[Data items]
**********

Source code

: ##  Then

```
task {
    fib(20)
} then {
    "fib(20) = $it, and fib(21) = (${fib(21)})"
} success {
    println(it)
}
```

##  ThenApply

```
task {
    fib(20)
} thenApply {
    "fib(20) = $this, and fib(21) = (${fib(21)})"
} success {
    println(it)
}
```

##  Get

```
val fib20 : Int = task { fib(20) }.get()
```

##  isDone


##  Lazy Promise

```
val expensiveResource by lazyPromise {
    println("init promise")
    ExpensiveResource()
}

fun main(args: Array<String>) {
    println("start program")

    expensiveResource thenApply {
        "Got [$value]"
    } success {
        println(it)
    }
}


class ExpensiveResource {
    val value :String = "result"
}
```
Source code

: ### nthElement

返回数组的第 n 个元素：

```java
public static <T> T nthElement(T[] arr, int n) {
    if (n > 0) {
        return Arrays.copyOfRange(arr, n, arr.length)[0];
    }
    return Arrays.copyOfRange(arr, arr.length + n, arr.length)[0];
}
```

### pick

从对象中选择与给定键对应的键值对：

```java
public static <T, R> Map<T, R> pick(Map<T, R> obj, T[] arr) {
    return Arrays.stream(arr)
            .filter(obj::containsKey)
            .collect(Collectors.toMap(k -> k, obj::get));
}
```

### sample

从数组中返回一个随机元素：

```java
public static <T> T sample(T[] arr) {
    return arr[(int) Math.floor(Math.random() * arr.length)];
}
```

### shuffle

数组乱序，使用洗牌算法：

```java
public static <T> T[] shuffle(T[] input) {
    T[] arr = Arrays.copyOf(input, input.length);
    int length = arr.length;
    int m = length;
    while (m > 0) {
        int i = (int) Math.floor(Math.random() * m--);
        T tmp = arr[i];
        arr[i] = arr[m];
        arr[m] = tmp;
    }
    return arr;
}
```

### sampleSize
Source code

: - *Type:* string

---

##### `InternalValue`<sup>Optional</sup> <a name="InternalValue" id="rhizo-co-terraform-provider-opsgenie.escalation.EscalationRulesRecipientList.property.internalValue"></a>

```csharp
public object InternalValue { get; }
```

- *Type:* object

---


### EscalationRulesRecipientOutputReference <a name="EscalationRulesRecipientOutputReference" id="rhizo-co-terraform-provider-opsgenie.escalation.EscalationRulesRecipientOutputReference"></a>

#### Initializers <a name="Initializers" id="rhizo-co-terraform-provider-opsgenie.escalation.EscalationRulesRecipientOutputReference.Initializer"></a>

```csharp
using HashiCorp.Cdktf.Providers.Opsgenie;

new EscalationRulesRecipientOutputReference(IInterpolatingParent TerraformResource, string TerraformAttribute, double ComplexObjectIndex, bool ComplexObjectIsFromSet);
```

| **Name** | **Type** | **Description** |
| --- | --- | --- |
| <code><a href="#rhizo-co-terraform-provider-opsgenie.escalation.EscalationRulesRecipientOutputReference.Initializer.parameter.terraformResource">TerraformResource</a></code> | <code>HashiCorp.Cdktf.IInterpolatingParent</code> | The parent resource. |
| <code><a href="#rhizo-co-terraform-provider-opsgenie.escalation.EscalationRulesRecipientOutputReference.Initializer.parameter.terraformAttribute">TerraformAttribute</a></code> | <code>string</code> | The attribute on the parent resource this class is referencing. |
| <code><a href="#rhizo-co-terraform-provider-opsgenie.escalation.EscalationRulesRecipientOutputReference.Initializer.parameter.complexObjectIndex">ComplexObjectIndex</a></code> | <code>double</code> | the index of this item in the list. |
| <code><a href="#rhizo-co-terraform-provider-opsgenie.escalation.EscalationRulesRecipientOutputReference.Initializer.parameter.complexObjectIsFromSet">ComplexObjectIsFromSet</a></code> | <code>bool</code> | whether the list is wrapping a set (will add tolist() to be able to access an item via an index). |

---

**********

Look through the entries above and list every line containing "static".

→ RESPONSE TO THIS TASK:
public static <T> T nthElement(T[] arr, int n) {
public static <T, R> Map<T, R> pick(Map<T, R> obj, T[] arr) {
public static <T> T sample(T[] arr) {
public static <T> T[] shuffle(T[] input) {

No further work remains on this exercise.